Use Google hosted email. $50 or free per user.... how can you beat that?!?! Why screw with an exchange server!?!?
Buy your hardest working folks computers for home. If you have folks who are willing to work an extra hour a day a week you should get them a computer for home. Once you get to three hours of work a week from home you're at 150 hours a year and that's a no brainer. Invest in equipment *if* the person is a workaholic.
Fire people who are not workaholics. don't love their work... come on folks, this is startup life, it's not a game. don't work at a startup if you're not into it--go work at the post office or stabucks if you're not into it you want balance in your life. For realz.
Get an expensive, automatic espresso machine at the office. Going to starbucks twice a day cost $4 each time, but more importantly it costs 20 minutes. Buy a $3-5,000 Jura industrial, get the good beans, and supply the coffee room with soy, low fat, etc. 50 people making one trip a day is 20 hours of wasted time for the company, and $150 in coffee costs for the employees. Makes no sense.

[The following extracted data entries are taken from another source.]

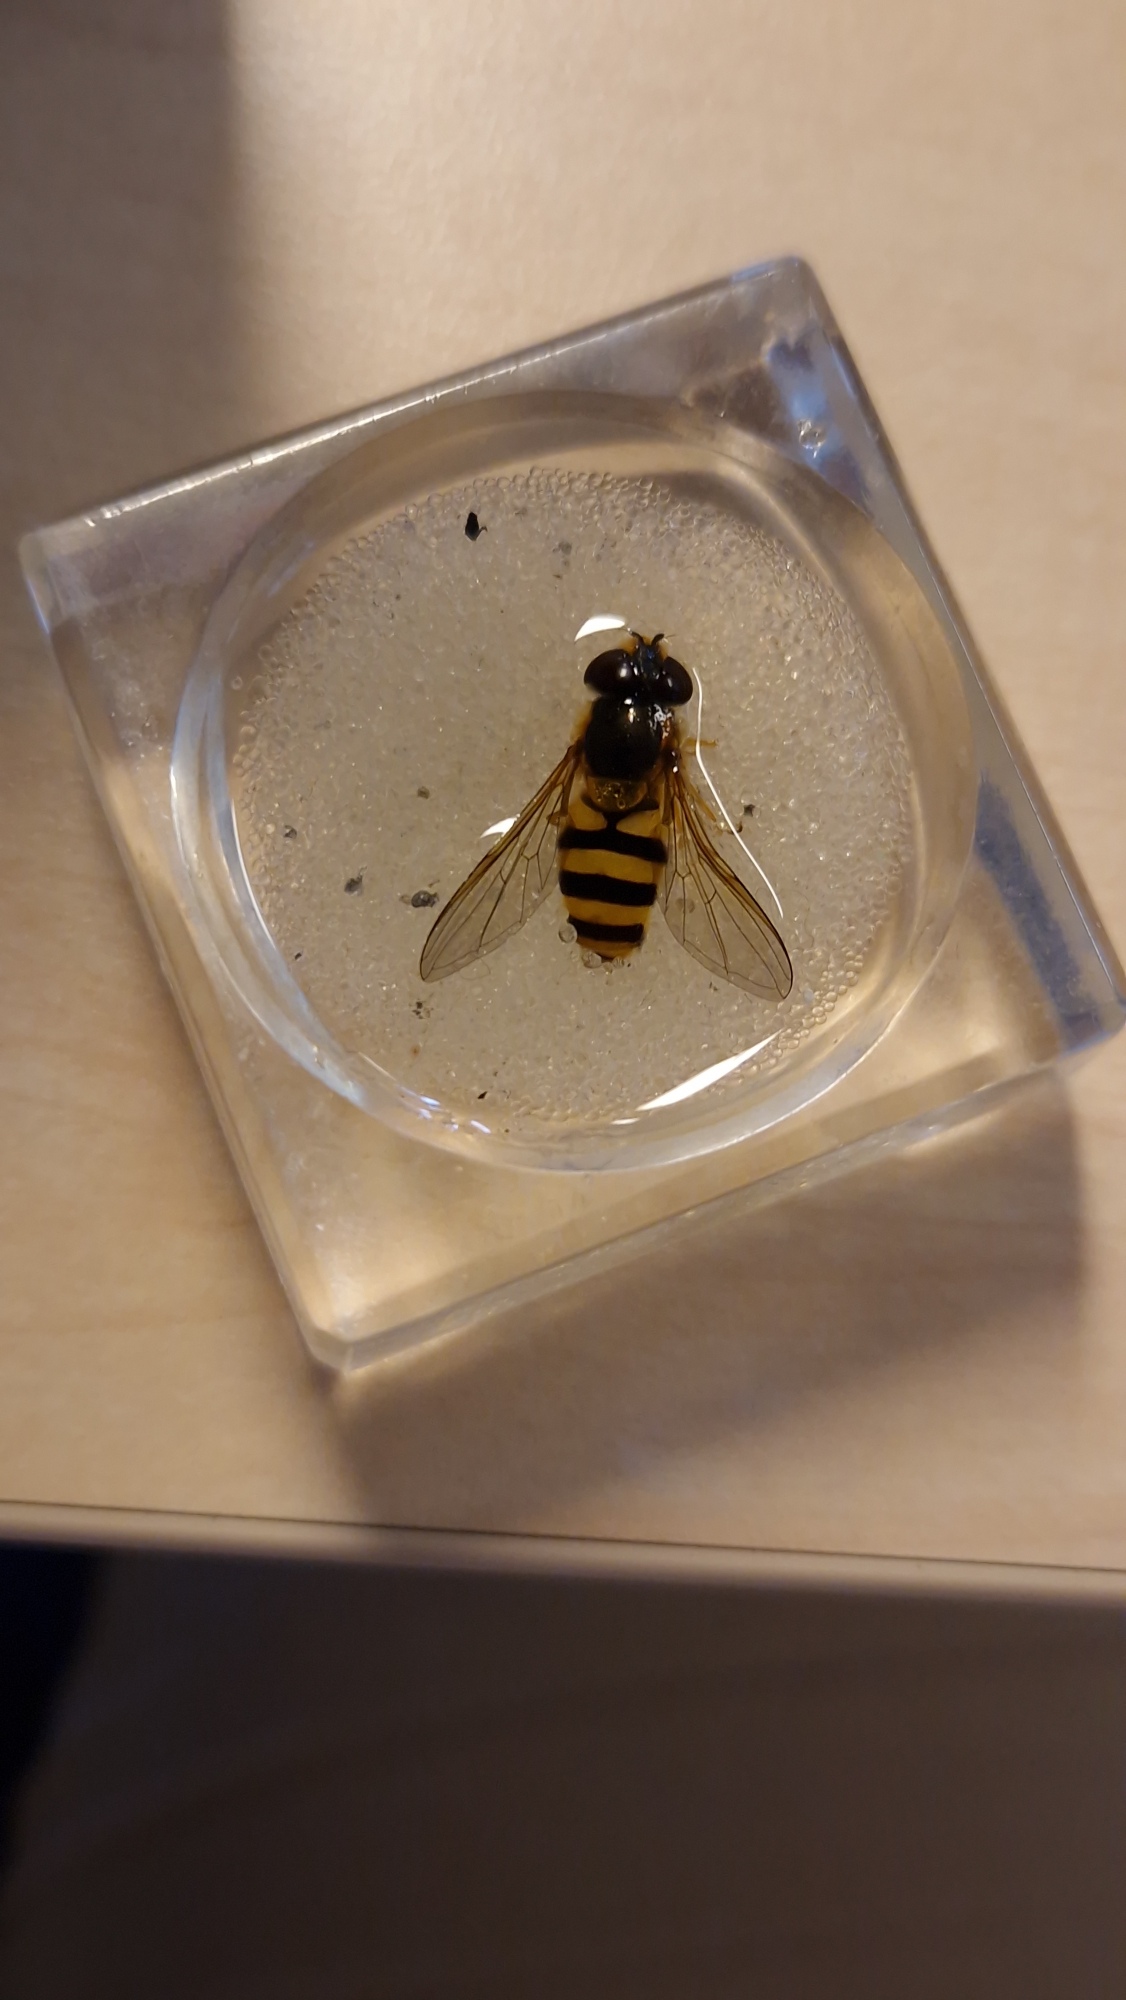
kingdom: Animalia
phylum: Arthropoda
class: Insecta
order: Diptera
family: Syrphidae
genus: Epistrophe
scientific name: Epistrophe grossulariae
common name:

Stock the fridge with sodas---same drill as above.
Allow folks to work off hours. Commuting sucks and is a waste of time for everyone. Let folks start at 6am or 11am and you'll cut their commute in half (at least in LA).
Go to each of your vendors every 6-9 months and ask for 10-30% off. If half of them say yes you'll save 5-15% on fixed costs. People will give you a discount if they think they are going to lose the business.
Don't waste money on recruiters. Get inside of linkedin and Facebook and start looking for people--it works better anyway.
Really think about if you need that $15,000 a month PR firm. Perhaps you can get a PR consultant to work on 2-3 projects a year for $10-15k each and save 75%. More PR firms are wasted half the year while you build up your product anyway.
{I'm going to add a couple more of mine as I remember them }
Outsource to middle America: There are tons of brilliant people living between San Francisco, Los Angeles, and New York who don't live in a $4,000 one bedroom apartment and pay $8 to dry clean a shirt--hire them!